**PROBLEM DESCRIPTION:** List each line of the items that contains the word "value".
(ENTRIES PROVIDED begins)
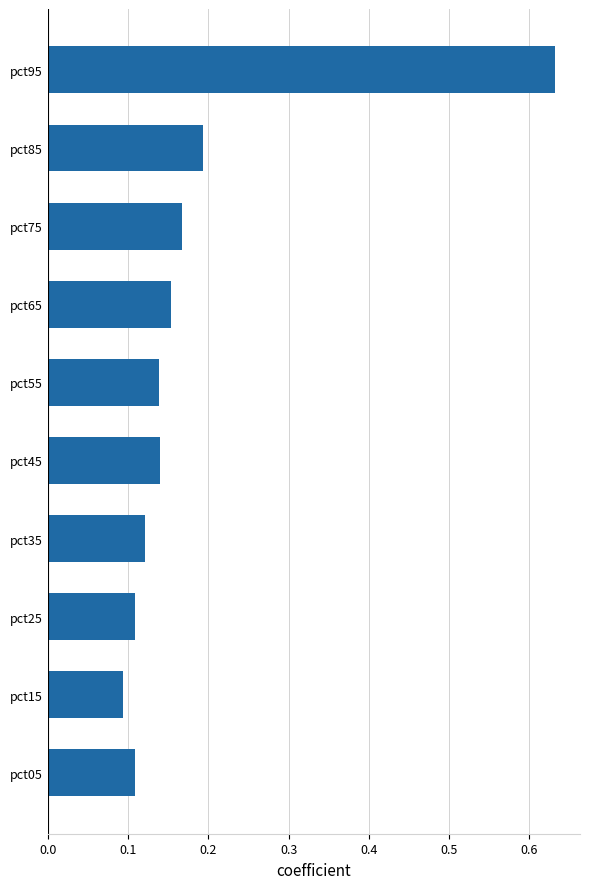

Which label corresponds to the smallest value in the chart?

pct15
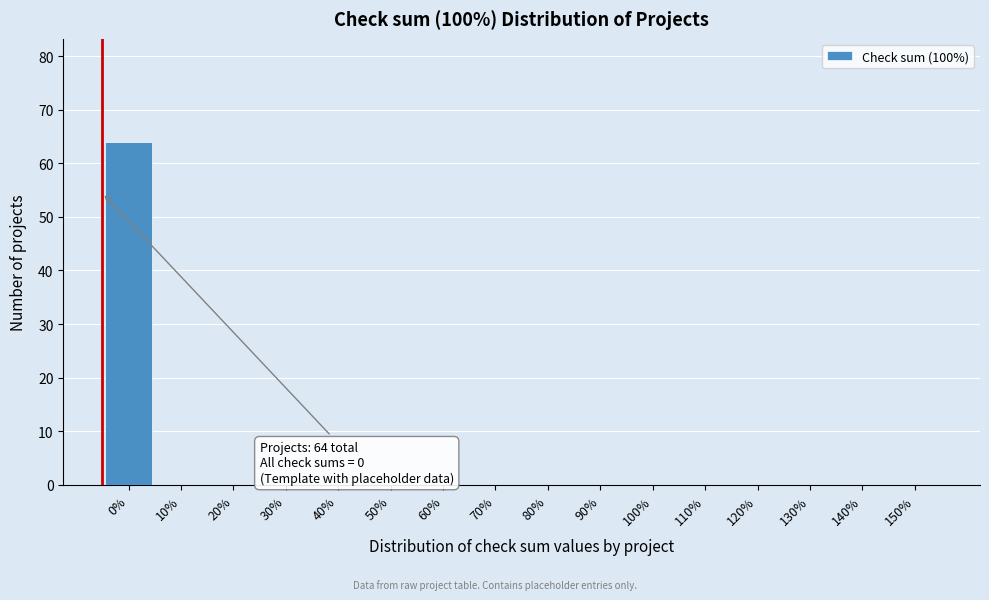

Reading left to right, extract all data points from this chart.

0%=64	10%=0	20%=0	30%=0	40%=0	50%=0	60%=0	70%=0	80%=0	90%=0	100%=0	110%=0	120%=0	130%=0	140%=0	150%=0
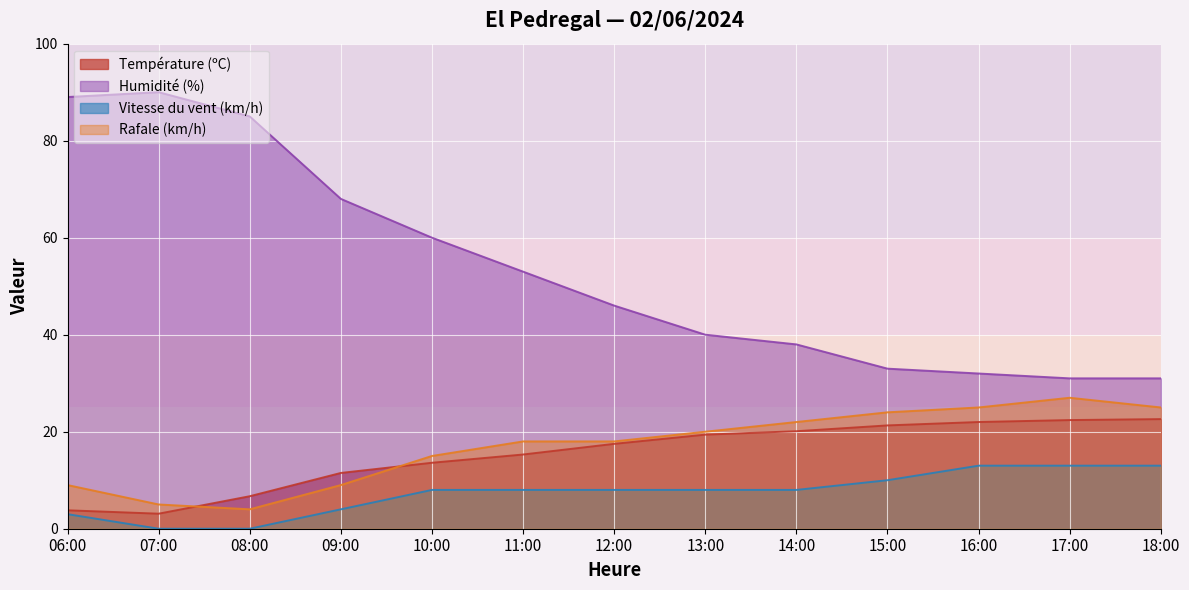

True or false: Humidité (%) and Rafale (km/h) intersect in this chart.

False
(ENTRIES PROVIDED ends)
**TASK SOLUTION:**
Which label corresponds to the smallest value in the chart?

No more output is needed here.